In mid-December, I wrote the text “Sweden about to deport a Mongolian activist to China“, explaining the situation of Mongolian activist Baolige Wurina from Inner Mongolia in China, living in Sweden together with his Mongolian wife and their two little children.
Despite having lived in Sweden for a decade, working and starting a family, Baolige was denied residence permit by Sweden’s Migration Court in late November.
Not granting Baolige protection and instead expelling him to China, was an even more noteworthy decision given the latest wave of oppression against ethnic Mongolians in the Inner Mongolian region, combined with the fact that Baolige himself have been attending several rallies in Sweden during which he was also filmed by the Chinese embassy.
For people following the case closely, it was obvious that if sent back to China, Baolige would face prison or worse, especially since Chinese authorities have repeatedly visited and harassed his family members in Inner Mongolia, demanding them persuade Baolige to stop his activism and immediately return to China.
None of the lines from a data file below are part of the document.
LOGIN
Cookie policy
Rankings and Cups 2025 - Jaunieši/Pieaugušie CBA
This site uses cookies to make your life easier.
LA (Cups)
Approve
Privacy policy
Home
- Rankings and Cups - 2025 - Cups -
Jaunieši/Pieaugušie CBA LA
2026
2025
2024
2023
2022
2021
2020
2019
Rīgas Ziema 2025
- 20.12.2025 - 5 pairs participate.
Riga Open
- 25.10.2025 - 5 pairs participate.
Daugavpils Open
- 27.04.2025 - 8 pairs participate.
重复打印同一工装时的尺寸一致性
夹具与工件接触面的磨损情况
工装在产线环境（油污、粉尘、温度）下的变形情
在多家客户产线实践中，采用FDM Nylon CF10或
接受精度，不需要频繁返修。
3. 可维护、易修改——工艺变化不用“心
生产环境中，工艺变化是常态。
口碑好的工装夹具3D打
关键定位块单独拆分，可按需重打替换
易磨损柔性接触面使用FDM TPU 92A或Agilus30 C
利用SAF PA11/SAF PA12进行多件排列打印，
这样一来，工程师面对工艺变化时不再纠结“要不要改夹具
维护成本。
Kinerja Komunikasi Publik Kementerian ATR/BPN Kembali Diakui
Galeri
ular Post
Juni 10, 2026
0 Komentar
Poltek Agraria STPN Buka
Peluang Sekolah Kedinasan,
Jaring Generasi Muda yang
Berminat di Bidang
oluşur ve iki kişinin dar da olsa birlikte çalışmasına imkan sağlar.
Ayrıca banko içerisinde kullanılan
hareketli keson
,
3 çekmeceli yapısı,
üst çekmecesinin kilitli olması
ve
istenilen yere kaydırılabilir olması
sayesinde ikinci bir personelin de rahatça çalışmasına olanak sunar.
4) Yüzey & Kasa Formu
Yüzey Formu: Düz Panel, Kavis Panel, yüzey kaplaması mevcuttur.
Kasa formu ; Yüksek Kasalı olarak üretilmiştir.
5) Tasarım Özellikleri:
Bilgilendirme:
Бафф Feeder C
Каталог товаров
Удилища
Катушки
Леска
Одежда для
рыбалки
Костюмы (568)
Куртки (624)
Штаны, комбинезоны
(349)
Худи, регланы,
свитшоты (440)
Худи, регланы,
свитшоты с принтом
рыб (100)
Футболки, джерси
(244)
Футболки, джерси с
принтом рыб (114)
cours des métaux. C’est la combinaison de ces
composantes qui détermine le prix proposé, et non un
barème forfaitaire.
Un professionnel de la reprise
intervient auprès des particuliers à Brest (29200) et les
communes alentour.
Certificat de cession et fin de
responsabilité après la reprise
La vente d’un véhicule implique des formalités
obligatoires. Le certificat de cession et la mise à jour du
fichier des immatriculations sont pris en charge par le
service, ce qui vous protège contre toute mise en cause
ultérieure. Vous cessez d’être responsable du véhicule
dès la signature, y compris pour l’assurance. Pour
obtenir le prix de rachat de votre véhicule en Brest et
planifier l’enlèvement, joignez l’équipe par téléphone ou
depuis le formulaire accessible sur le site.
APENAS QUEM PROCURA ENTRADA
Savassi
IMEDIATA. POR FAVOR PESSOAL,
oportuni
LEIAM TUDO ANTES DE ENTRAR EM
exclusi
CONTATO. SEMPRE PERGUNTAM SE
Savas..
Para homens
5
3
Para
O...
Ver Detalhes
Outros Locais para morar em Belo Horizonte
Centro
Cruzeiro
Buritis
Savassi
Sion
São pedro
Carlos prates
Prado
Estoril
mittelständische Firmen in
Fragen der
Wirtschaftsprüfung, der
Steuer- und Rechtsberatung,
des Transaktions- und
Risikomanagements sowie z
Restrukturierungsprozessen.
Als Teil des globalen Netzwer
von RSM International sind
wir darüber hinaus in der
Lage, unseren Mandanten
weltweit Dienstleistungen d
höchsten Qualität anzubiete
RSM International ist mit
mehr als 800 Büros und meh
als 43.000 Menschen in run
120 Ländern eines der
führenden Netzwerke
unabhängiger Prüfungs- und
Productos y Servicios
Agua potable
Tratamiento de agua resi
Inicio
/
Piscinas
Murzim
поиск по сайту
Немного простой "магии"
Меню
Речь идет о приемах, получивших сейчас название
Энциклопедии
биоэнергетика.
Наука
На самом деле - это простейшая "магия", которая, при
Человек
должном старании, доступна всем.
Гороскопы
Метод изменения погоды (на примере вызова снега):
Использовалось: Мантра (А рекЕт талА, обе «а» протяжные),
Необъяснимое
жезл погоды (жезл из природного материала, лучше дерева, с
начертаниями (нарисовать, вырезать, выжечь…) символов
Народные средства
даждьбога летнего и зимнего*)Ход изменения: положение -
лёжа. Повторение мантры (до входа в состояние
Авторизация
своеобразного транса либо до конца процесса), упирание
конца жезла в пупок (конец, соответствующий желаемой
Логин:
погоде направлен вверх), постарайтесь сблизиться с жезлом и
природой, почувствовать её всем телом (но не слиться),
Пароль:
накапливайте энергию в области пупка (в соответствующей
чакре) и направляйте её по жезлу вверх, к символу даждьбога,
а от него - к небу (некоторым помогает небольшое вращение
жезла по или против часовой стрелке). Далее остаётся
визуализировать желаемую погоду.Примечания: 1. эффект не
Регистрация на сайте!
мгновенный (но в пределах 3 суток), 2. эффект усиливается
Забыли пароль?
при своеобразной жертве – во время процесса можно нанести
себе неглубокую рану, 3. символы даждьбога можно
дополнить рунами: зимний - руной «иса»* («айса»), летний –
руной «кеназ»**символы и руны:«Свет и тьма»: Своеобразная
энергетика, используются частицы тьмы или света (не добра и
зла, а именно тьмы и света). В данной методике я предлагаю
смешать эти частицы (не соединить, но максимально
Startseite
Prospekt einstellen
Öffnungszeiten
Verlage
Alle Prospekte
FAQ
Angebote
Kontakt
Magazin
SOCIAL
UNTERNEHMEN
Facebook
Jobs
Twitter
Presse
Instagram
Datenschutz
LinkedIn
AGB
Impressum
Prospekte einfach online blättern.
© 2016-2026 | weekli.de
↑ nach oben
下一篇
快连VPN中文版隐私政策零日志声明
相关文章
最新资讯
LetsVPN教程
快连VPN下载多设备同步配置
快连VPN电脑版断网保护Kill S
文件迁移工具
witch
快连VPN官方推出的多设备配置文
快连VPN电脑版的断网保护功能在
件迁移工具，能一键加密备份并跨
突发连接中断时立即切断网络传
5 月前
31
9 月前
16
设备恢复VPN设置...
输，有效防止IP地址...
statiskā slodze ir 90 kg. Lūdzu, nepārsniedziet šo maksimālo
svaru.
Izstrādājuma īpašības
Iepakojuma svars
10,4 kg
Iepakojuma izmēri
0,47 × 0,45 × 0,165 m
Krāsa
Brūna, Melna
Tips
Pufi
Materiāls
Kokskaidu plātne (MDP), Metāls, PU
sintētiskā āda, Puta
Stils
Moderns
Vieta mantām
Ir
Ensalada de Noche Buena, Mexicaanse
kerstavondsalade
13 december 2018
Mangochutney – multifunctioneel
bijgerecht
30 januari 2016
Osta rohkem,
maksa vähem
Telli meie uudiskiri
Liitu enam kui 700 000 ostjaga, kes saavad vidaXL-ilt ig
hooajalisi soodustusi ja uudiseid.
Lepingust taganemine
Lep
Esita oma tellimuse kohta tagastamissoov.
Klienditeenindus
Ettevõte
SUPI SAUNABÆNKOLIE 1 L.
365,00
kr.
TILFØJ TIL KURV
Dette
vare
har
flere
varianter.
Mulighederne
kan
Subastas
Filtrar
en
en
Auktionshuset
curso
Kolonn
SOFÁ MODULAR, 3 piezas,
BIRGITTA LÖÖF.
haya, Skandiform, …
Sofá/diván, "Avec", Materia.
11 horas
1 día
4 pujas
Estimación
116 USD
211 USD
With those circumstances in mind, Baolige Wurina’s lawyer had high hopes that the Sweden’s Migration Court of Appeal – the third and last instance deciding on asylum and residence permit matters within the Swedish authorities for migration – would overturn the decision from the second instance, the above mentioned Migration Court, and grant the Mongolian activist a new hearing.
This week, however, the Migration Court of Appeal announced that it upholds the prior decision from the Migration Board and the Migration Court to deny Baolige Wurina a residence permit and instead expel him to China.
The ruling from the Court of Appeal (in Swedish) can be seen below, or as a full size PDF via Scribd:
The decision, a surprise for many, doesn’t only put the life and well-being of Baolige Wurina at risk. It also means that Baolige’s wife and two children now longer has the legal right to abode in Sweden.
Being Mongolian citizens, Baolige’s wife and their two children will not be expelled to China but to Mongolia. The Migration Court’s motivation for expelling the family from Sweden, included the suggestion that the family could soon be reunited again either in China or Mongolia, given that the two countries are right next to each other.
But for many observers, the two countries are still light years apart despite the fact that their share geographical borders. As have been stated clearly in the two English language reports below, rather than a forthcoming family reunification, persecution and possibly torture is what Baolige can expect upon his return to Inner Mongolia:
“Swedish deportation of Inner Mongolian activist to China imminent” (Safeguard Defenders)
“Sweden Is About to Deport Activist to China—Torture and Prison Be Damned” (Newsweek)
When talking to Baolige’s Wife after the latest decision this week, she expresses helplessness and hopelessness. The decision from the Migration Court of Appeal enters into immediate legal effect. Would the family now bump into any police or legal enforcer, they are to be put in detention while departure to China and Mongolia is being prepared.
With all legal options in Sweden now exhausted, the last albeit minimal hope for a different outcome in this case is for the family to appeal to the European Court of Human Rights in Strasbourg. The Swedish parliament is also to hold a debate February 4, on the situation in Inner Mongolia and the policy of the Migration Board on this matter.